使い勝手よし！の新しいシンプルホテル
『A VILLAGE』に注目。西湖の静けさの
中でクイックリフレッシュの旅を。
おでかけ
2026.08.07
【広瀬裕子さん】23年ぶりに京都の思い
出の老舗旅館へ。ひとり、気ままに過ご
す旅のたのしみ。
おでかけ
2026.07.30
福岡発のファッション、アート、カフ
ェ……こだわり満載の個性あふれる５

****************************************

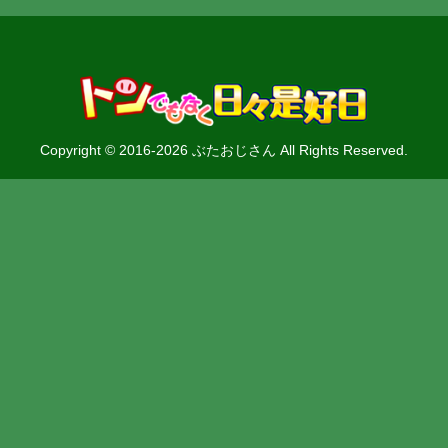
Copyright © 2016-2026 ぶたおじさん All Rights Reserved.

****************************************

### [INSTRUCTIONS FOR THE TASK]
From the records above, quote only the lines running from the line with "使い勝手よし！の新しいシンプルホテル" to the line with "ェ……こだわり満載の個性あふれる５", both lines included.

### [TASK RESULT]
使い勝手よし！の新しいシンプルホテル
『A VILLAGE』に注目。西湖の静けさの
中でクイックリフレッシュの旅を。
おでかけ
2026.08.07
【広瀬裕子さん】23年ぶりに京都の思い
出の老舗旅館へ。ひとり、気ままに過ご
す旅のたのしみ。
おでかけ
2026.07.30
福岡発のファッション、アート、カフ
ェ……こだわり満載の個性あふれる５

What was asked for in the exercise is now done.